In a joint project with The Hague University of Applied Sciences, the Twizy will be equipped with sensors and prepared for automated driving as well.

In addition to the car park, the SVL has, in cooperation with AMS (Amsterdam Institute for Advanced Metropolitan Solutions), equipped a bicycle with a GPS tracker and cameras (webcams) mounted at both the front and rear.

Research lab Automated Driving Delft

The main objectives of the research lab Automated Driving Delft (RADD) are to facilitate the development of sustainable and safe mobility for the future and to increase the accessibility of the Rotterdam – The Hague region. To this end, RADD facilitates research into automated driving by providing a physical experimental garden (an independent platform) in and around the campus of Delft University of Technology, where innovations in the area of automated driving can be tested, demonstrated and validated. Researchers as well as companies may perform tests, using either their own vehicles or the vehicles provided by the Smart Vehicle Lab. The lab facilitates research on full automation, but it also provides opportunities to test the transition from human driven vehicles to automated vehicles. Here, not only the interaction with other vehicles can be studied, but also the effect of automation on the driver and the environment (consisting of other traffic participants as pedestrians and cyclists and the physical environment). In addition to the more traditional passenger transport, the lab covers public transport and good transport.

In addition to the test facilities and research facilities, RADD values cooperation and provides a platform for science and practice (government as well as businesses) to meet. This way, knowledge sharing is supported, and challenges and obstacles for automated driving may be identified and overcome.

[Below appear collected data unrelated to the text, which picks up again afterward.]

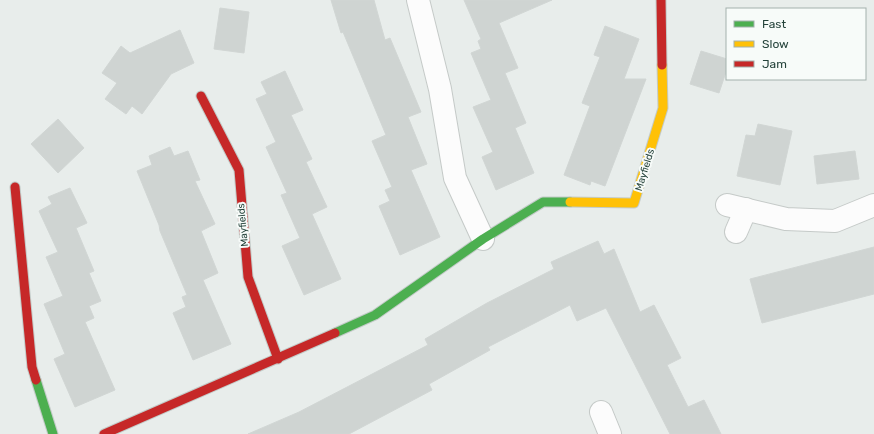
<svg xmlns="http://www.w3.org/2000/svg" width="874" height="434" viewBox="0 0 874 434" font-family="Rubik,sans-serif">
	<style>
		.building { fill: #cfd4d2; stroke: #d1d6d4 }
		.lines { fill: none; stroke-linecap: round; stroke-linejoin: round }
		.street-casing { stroke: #c5cac8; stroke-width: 24 }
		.fast-casing { stroke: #c3cbc8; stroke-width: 11 }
		.slow-casing { stroke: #c3cbc8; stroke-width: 11 }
		.jam-casing { stroke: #c3cbc8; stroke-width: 11 }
		.street { stroke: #fcfcfc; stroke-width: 22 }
		.fast { stroke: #4caf50; stroke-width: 9 }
		.slow { stroke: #ffc107; stroke-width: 9 }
		.jam { stroke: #c62828; stroke-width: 9 }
		.labels { text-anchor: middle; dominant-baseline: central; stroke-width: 4; stroke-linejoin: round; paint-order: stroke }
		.street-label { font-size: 10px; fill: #24423a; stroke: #f7fbf9 }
	</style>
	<rect width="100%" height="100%" fill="#e8edeb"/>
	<g class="building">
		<path d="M 331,0 L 374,0 L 385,40 L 390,38 L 421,112 L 408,117 L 427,164 L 411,170 L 440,237 L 400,255 L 379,206 L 390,201 L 385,190 L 392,187 L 372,141 L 386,135 L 343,32 L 341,33 Z"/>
		<path d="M 464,0 L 552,0 L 499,23 L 518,68 L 505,73 L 526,123 L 515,128 L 534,173 L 496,190 L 482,157 L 493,152 L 473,107 L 491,100 L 471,53 L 481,49 L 478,41 L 481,39 Z"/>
		<path d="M 220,8 L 249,12 L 244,53 L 214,49 Z"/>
		<path d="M 605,26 L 639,39 L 624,79 L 646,79 L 605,186 L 591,181 L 590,185 L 564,175 L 590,106 L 582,103 L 600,57 L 594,55 Z"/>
		<path d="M 180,30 L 194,63 L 171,74 L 142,114 L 132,106 L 126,114 L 105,99 L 117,83 L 102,73 L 121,46 L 130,53 Z"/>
		<path d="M 701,51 L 727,59 L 727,69 L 719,93 L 690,84 Z"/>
		<path d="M 285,71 L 303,110 L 291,115 L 312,159 L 306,162 L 327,207 L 312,214 L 341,279 L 304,295 L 282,246 L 300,238 L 281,195 L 287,193 L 266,147 L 276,142 L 256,99 L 267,94 L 261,82 Z"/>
		<path d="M 58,119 L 84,148 L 58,173 L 31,144 Z"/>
		<path d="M 758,124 L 792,131 L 780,185 L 737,176 L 746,135 L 755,136 Z"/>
		<path d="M 170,147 L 174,156 L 188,151 L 200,180 L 195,181 L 215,224 L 201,231 L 218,273 L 203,280 L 231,344 L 193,360 L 173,313 L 186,307 L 182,297 L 187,295 L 160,231 L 159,225 L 137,171 L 152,165 L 149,156 Z"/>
		<path d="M 855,151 L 859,179 L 817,184 L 814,156 Z"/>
		<path d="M 70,188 L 87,223 L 76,228 L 94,271 L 89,273 L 101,301 L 89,306 L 94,318 L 85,322 L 115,390 L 75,407 L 54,359 L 65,354 L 44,304 L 63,296 L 46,257 L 58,252 L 39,211 L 52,204 L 48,197 Z"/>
		<path d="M 598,241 L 604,254 L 614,249 L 640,312 L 654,305 L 681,358 L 667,365 L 688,407 L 704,400 L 721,434 L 670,434 L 606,308 L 577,321 L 570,305 L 488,347 L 490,350 L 429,384 L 432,390 L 349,434 L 248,434 L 299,412 L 428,345 L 425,339 L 487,303 L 554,269 L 551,262 Z"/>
		<path d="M 874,247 L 874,294 L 762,323 L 750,279 Z"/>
	</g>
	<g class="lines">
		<g class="street-casing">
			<g id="street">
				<path d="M 418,0 L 440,89 L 455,178 L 483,239"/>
				<path d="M 727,205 L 786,219 L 835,221 L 874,205"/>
				<path d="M 736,232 L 746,209"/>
				<path d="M 601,412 L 610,434"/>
			</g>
		</g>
		<g class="fast-casing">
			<g id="fast">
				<path d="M 335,333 L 375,315 L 483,239 L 543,202 L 570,202"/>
				<path d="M 36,380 L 53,434"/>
			</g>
		</g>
		<g class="slow-casing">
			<path id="slow" d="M 570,202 L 634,203 L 663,108 L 662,65"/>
		</g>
		<g class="jam-casing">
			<g id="jam">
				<path d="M 661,0 L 662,65"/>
				<path d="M 201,96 L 239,170 L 248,277 L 278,359"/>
				<path d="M 15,187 L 32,367 L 36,380"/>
				<path d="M 104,434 L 335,333"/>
			</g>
		</g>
		<use href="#street" class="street"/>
		<use href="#fast" class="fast"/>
		<use href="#slow" class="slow"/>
		<use href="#jam" class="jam"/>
	</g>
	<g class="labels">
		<g class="street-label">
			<text transform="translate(645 170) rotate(-73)">Mayfields</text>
			<text transform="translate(243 225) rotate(-95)">Mayfields</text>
		</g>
	</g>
	<rect x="726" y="8" width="140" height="72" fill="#f7fbf9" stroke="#a3b1ad"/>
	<rect x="734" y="21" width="20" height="6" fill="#4caf50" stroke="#a3b1ad"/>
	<text x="762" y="28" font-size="12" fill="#24423a">Fast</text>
	<rect x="734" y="41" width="20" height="6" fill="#ffc107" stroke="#a3b1ad"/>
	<text x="762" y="48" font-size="12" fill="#24423a">Slow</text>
	<rect x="734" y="61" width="20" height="6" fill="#c62828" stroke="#a3b1ad"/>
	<text x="762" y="68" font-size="12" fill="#24423a">Jam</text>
</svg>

Bike Operations Research lab

The aim of the Bike Operations Research Lab is to develop and investigate advanced data collection and smart solutions for cyclist traffic. An increased bicycle mode share has benefits (reduction of car traffic leading to reduction in noise and pollution, improved health and well-being of cyclists), but the first issues are seen as well (parking problem, orphan bikes, bicycle congestion). The Bike Operations Research Lab provides technologies to give insight into cyclist flows in cities and to evaluate interventions and policies to improve the safety and throughput of bicycle flows and facilitate parking. At the same time, the lab provides the opportunity to collect data to answer fundamental questions on cyclist behaviour, e.g. on their route choice, on their reaction to interventions and on real-time information. While the concrete objective is to improve the cycling network and facilities on the Delft University of Technology campus in a cost-efficient way and to increase the cycling safety for both TU Delft students and employees, the lab also facilitates research into cycling behaviour in general.

Driving simulators

Driving simulators provide a safe and cost-efficient method for collecting empirical data about driving behaviour, offering insights into the impact of human factors. Past research at the Department of Transport & Planning focused on the impact of authority transitions between adaptive cruise control and manual driving, the impact of road complexity on driver behaviour, understanding how city visitors find their way out during evacuation in case of a disaster, and how driver’s workload is affected by different traffic, road and weather conditions. The latest facilities include two GreenDino Classic LT fixed-base driving simulators, fitted with three UHD screens providing roughly 180-degrees field of view, and Fanatec steering wheel and pedals. When coupled, these simulators allow studying two human drivers interacting in the same driving scenario.